[Opening ENTRIES SHOWN section]

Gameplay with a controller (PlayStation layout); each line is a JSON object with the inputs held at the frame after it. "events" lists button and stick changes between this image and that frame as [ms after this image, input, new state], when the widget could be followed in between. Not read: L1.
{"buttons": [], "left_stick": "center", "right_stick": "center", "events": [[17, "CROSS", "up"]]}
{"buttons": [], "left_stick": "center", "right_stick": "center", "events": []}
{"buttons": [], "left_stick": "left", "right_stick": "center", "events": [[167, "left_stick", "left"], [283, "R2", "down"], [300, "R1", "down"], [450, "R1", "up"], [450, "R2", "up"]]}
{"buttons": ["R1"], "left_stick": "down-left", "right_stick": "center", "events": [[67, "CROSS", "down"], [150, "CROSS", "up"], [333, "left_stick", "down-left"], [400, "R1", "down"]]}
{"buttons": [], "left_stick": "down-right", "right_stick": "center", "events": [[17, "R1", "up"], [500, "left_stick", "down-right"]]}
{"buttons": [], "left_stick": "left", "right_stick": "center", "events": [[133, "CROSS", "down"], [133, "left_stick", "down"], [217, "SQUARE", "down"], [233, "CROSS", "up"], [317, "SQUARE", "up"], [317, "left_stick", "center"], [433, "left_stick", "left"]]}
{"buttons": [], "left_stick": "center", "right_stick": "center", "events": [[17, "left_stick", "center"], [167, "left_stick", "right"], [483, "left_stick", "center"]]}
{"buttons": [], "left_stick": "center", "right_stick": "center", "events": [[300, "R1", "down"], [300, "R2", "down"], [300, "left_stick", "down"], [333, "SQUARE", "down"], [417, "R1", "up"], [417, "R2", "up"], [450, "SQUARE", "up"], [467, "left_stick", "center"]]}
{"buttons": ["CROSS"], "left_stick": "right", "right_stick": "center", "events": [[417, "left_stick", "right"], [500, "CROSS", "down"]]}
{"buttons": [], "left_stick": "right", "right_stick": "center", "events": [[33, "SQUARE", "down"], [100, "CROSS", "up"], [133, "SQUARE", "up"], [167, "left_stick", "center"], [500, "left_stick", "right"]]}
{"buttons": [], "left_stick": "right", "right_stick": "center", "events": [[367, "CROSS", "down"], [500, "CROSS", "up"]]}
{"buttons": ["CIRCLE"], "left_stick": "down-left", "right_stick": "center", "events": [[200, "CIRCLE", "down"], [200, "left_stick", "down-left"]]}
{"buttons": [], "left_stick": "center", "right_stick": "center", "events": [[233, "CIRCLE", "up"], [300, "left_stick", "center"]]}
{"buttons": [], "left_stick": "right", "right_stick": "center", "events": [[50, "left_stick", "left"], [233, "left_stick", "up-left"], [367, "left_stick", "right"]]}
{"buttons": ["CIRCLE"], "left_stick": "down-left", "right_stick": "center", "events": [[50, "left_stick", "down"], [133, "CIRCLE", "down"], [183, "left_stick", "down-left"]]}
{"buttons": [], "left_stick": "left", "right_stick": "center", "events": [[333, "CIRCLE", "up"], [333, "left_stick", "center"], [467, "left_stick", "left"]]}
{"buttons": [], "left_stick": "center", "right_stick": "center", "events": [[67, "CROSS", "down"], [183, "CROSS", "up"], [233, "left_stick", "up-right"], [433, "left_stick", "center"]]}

[Closing ENTRIES SHOWN section]

Examine the entries and report how many of their lines contain the string "CROSS", giving no more than the number.

7